The trial court then brought in the jury panel and commenced voir dire proceedings. After jury selection, defense counsel informed the trial court that Theus planned to enter a guilty plea and that he needed to establish the voluntariness of her plea. The trial court dismissed the jury, and defense counsel once again questioned Theus:
Q. Now, we've talked about all the different trial strategies that we can take in a case like this, haven't we? A. Yes, sir. Q. And it is based upon our several meetings that we've had over the course of the time, is it your opinion that you would fa[re] better—first of all, you do understand you are not eligible for probation? A. Yes, sir. Q. And I—that's why I did not file any application for probation. That was under your instruction, correct? A. Yes. Q. And you—have you come to the conclusion that it would be— serve your best interest to enter a plea of guilty to the offense and proceed to punishment? A. Yes, sir. On cross-examination, the State asked: Q. Ma'am, you testified that you are not eligible for probation; is that correct? A. Yes, sir. Q. And the reason you are not eligible for probation is you were convicted of the offense of aggravated robbery in Oklahoma in 1991, sentenced to 25 years' confinement in the Oklahoma Department of Corrections; is that correct?The State gave defense counsel notice of its intent to introduce evidence of her prior conviction.
A. That is correct, sir.
Q. And you served your time there from 1991 until 2004; is that correct?
A. Yes, sir.
The following day, before the jury entered the courtroom, defense counsel objected to the State's intent to use Theus's prior Oklahoma conviction based on insufficient notice. The State responded that it had just learned of the prior conviction the previous day because, after Theus did not file an application for community supervision and after she made a statement on the record as to why, the State conducted a record check on her, which revealed the prior conviction. The trial court overruled defense counsel's objection.

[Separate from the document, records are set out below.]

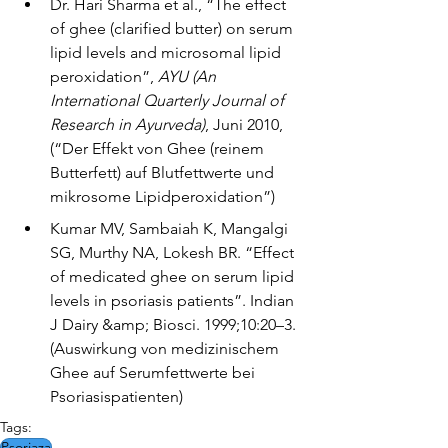
Dr. Hari Sharma et al., “The effect 
of ghee (clarified butter) on serum 
lipid levels and microsomal lipid 
peroxidation”, 
AYU (An 
International Quarterly Journal of 
Research in Ayurveda)
, Juni 2010, 
(“Der Effekt von Ghee (reinem 
Butterfett) auf Blutfettwerte und 
mikrosome Lipidperoxidation”)
Kumar MV, Sambaiah K, Mangalgi 
SG, Murthy NA, Lokesh BR. “Effect 
of medicated ghee on serum lipid 
levels in psoriasis patients”. Indian 
J Dairy &amp; Biosci. 1999;10:20–3. 
(Auswirkung von medizinischem 
Ghee auf Serumfettwerte bei 
Psoriasispatienten)
Tags:
Psoriaza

Theus entered her guilty plea and the trial proceeded to the punishment phase, during which the jury heard details of her prior aggravated robbery. The jury assessed her punishment at a $50,000 fine and sixty-five years' confinement, and the trial court sentenced her accordingly.
On direct examination, Theus conceded that she had previously been convicted of a felony. On cross-examination, Theus testified to the details of the robbery. She was riding in a car with two men. The driver of her car crashed into another vehicle, causing a minor accident. Theus and the two men, all armed with guns, got out of the car and robbed the occupants of the other vehicle. Theus testified that she pointed an unloaded revolver at the victims and demanded money.
III. EFFECTIVE ASSISTANCE OF COUNSEL
In her sole issue, Theus argues that there was no reason for defense counsel to elicit her pretrial testimony, except that he wanted to put on the record that Theus understood why he did not apply for community supervision. She further claims that her testimony caused the State to discover her prior felony conviction—evidence of which the State presented to the jury during the punishment stage of trial, "likely increasing her sentence." In sum, Theus argues that because defense counsel "was clearly only thinking of himself, and not his client's best interest," she suffered a harsher sentence than she otherwise would have.
The proper standard by which to analyze claims of ineffective assistance of counsel due to a conflict of interest is set out in Cuyler v. Sullivan, 446 U.S. 335, 100 S. Ct. 1708 (1980). Acosta v. State, 233 S.W.3d 349, 349 (Tex. Crim. App. 2007). The appellant must show that her trial counsel had an actual conflict of interest ("'actively represented conflicting interests'") and that the conflict actually colored ("'adversely affected'") counsel's actions during trial. Id. at 353 (quoting Cuyler, 446 U.S. at 349-50, 100 S. Ct. at 1719). Until an appellant shows that her counsel actively represented conflicting interests, she has not established the constitutional predicate for her ineffective assistance claim. Cuyler, 446 U.S. at 350, 100 S. Ct. at 1719.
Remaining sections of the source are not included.